Abstract
As an alternative to conventional proppant pack placement, propped pillar-fracturing promises more effective and conductive fractures by enabling hydrocarbons to flow through open channels. Recent experimental and numerical studies confirmed that viscous fingering phenomena can be used to develop a proppant pillar-fracture type placement: High-viscosity, proppant-laden fluid is placed, and then a low-viscosity clean fluid is pumped to carve pathways through the proppant-laden fluid in a dynamic, continuous process. However, the created channel pattern was found to be significantly dependent on fracture geometry and treatment design parameters such as injection rate, fluid pulsing time, and fluid viscosity ratio.
The objective of this study is to extend the numerical investigation and normalize it to develop a treatment design methodology for constructing proppant pillars throughout the created fracture.
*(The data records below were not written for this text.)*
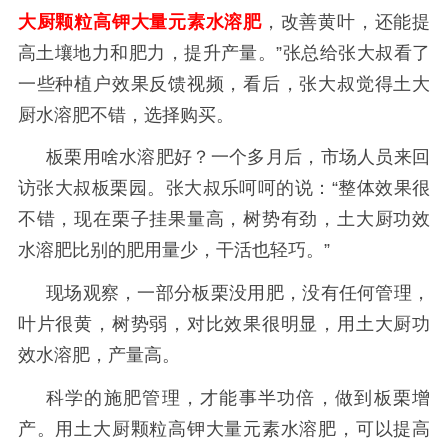
大厨颗粒高钾大量元素
水溶肥
，改善黄叶，还能提
高土壤地力和肥力，提升产量。
”张总给张大叔看了
一些种植户效果反馈视频，看后，张大叔觉得土大
厨
水溶肥不错，选择购买。
板栗用啥水溶肥
好？一个多月后，市场人员来回
访张大叔板栗园。张大叔乐呵呵的说：
“整体效果很
不错，现在栗子挂果量高，树势有劲，土大厨功效
水溶肥
比别的肥用量少，干活也轻巧。
”
现场观察，一部分板栗没用肥，没有任何管理，
叶片很黄，树势弱，对比效果很明显，用土大厨功
效水溶肥，产量高。
科学的施肥管理，才能事半功倍，做到板栗增
产。用土大厨颗粒高钾大量元素水溶肥，可以提高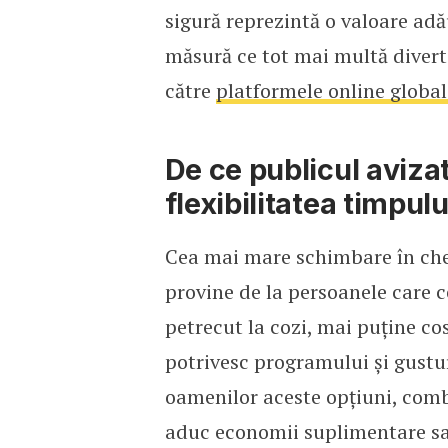
sigură reprezintă o valoare adă
măsură ce tot mai multă divert
către
platformele online global
De ce publicul aviza
flexibilitatea timpulu
Cea mai mare schimbare în chel
provine de la persoanele care c
petrecut la cozi, mai puține co
potrivesc programului și gusturi
oamenilor aceste opțiuni, comb
aduc economii suplimentare sa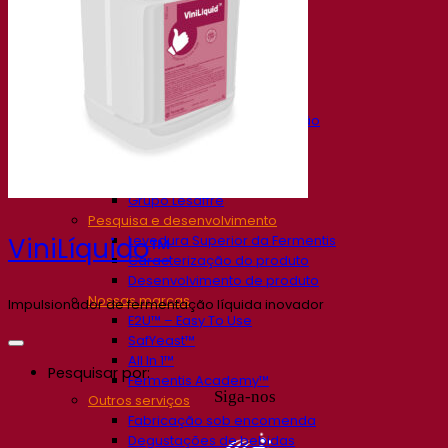
Nossa empresa
Sobre nós
Especialista em fermentação
O Campus Fermentis
Uma equipe apaixonada
Apoiando a criatividade
Grupo Lesaffre
Pesquisa e desenvolvimento
Levedura Superior da Fermentis
ViniLíquido™
Caracterização do produto
Desenvolvimento de produto
Nossas marcas
Impulsionador de fermentação líquida inovador
E2U™ – Easy To Use
SafYeast™
All In 1™
Pesquisar por:
Fermentis Academy™
Siga-nos
Outros serviços
Fabricação sob encomenda
Degustações de bebidas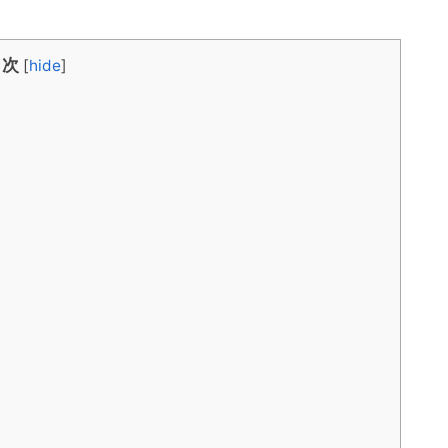
目次
[
hide
]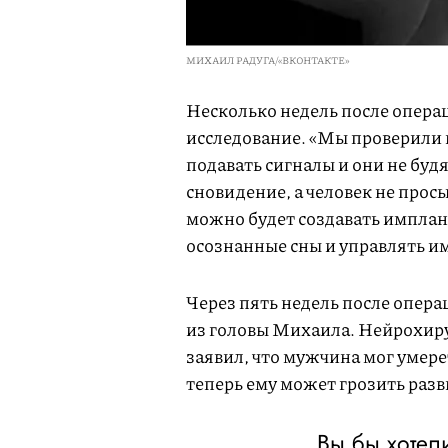
МИХАИЛ РАДУГА/«ВКОНТАКТЕ»
Несколько недель после опер
исследование. «Мы проверили г
подавать сигналы и они не будя
сновидение, а человек не просы
можно будет создавать имплан
осознанные сны и управлять им
Через пять недель после опера
из головы Михаила. Нейрохиру
заявил, что мужчина мог умере
теперь ему может грозить раз
Вы бы хотел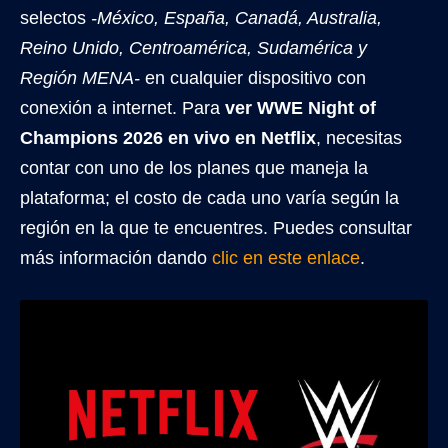
selectos
-México, España, Canadá, Australia,
Reino Unido, Centroamérica, Sudamérica y
Región MENA-
en cualquier dispositivo con
conexión a internet. Para
ver WWE Night of
Champions 2026 en vivo en Netflix
, necesitas
contar con uno de los planes que maneja la
plataforma; el costo de cada uno varía según la
región en la que te encuentres. Puedes consultar
más información dando
clic en este enlace
.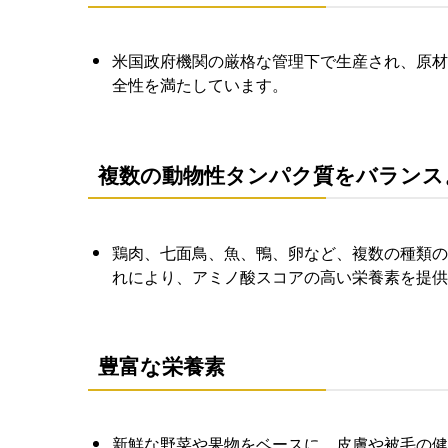
米国政府機関の厳格な管理下で生産され、原材
全性を満たしています。
複数の動物性タンパク質をバランス
鶏肉、七面鳥、魚、鴨、卵など、複数の種類の
れにより、アミノ酸スコアの高い栄養素を提供
豊富な栄養素
新鮮な野菜や果物をベースに、皮膚や被毛の健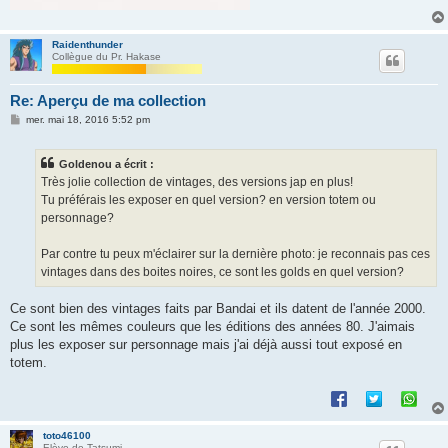
Raidenthunder
Collègue du Pr. Hakase
Re: Aperçu de ma collection
M
mer. mai 18, 2016 5:52 pm
e
s
s
Goldenou a écrit :
a
g
Très jolie collection de vintages, des versions jap en plus!
e
Tu préférais les exposer en quel version? en version totem ou
personnage?
Par contre tu peux m'éclairer sur la dernière photo: je reconnais pas ces
vintages dans des boites noires, ce sont les golds en quel version?
Ce sont bien des vintages faits par Bandai et ils datent de l'année 2000.
Ce sont les mêmes couleurs que les éditions des années 80. J'aimais
plus les exposer sur personnage mais j'ai déjà aussi tout exposé en
totem.
toto46100
Elève de Tatsumi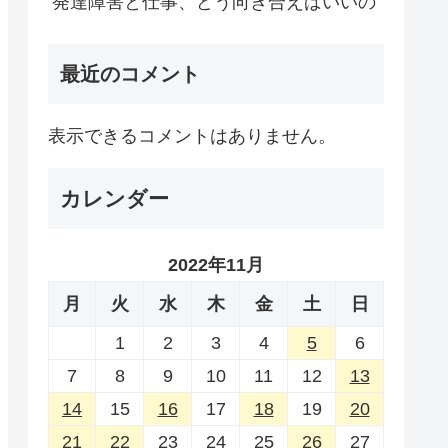
発達障害と仕事、どう向き合えばいいの
最近のコメント
表示できるコメントはありません。
カレンダー
2022年11月
月
火
水
木
金
土
日
1
2
3
4
5
6
7
8
9
10
11
12
13
14
15
16
17
18
19
20
21
22
23
24
25
26
27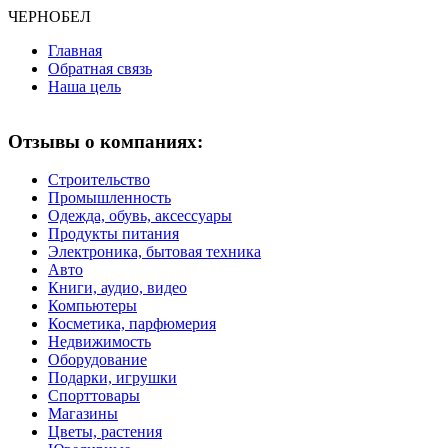
ЧЕРНО
БЕЛ
Главная
Обратная связь
Наша цель
Отзывы о компаниях:
Строительство
Промышленность
Одежда, обувь, аксессуары
Продукты питания
Электроника, бытовая техника
Авто
Книги, аудио, видео
Компьютеры
Косметика, парфюмерия
Недвижимость
Оборудование
Подарки, игрушки
Спорттовары
Магазины
Цветы, растения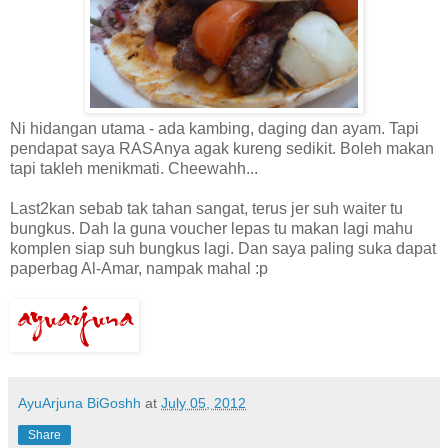
Ni hidangan utama - ada kambing, daging dan ayam. Tapi
pendapat saya RASAnya agak kureng sedikit. Boleh makan
tapi takleh menikmati. Cheewahh...
Last2kan sebab tak tahan sangat, terus jer suh waiter tu
bungkus. Dah la guna voucher lepas tu makan lagi mahu
komplen siap suh bungkus lagi. Dan saya paling suka dapat
paperbag Al-Amar, nampak mahal :p
AyuArjuna BiGoshh
at
July 05, 2012
Share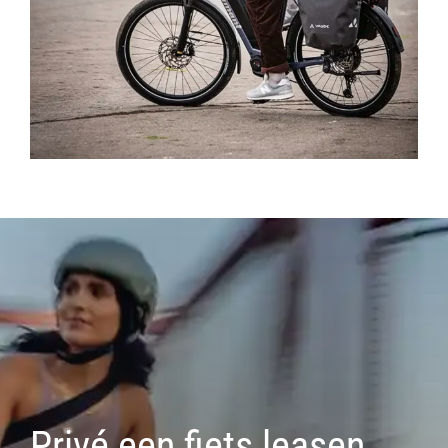
Privé een fiets leasen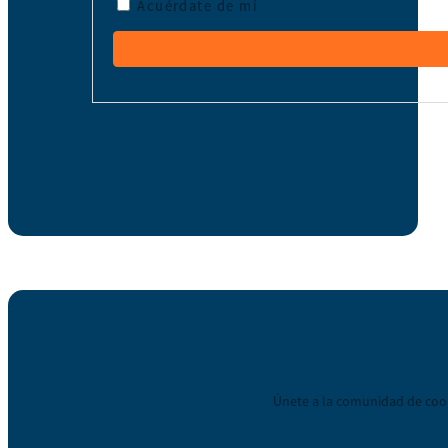
Acuérdate de mí
Únete a la comunidad de coop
A computational fluid dynamics (CFD) model was constructed using commercial CFD software, simulating the flow of fluids inside the fracture and the resulting proppant pillar generation. The study focused on the effects of surface injection rate, pulsing time, and viscosity ratio between the two injected fluids, to develop correlations between all these parameters and the created fracture geometry.
Based on numerical results, the viscosity ratio chosen to achieve the proppant pillars allows for the use of conventional crosslinked fluid without the need for a hindered settling agent. The optimum channel pattern has small channel sizes, remains open under closure stress, creates more channels distributed throughout the entire fracture area, and maintains good communication between unpropped areas. A new dimensionless term, Dimensionless Stage Volume (VSD), is presented to describe the channel pattern inside the fracture. The settling of proppant occurs after the pumping of the job has ended, and prior to fracture closure, yielding wider pillar widths compared to current pillar-fracturing treatment techniques. A combination of conventional proppant and ultra-lightweight proppant can be continuously pumped as part of the treatment schedule. The application of lightweight buoyant proppant positioned within the created channels supports and braces against possible fracture closure between proppant pillars.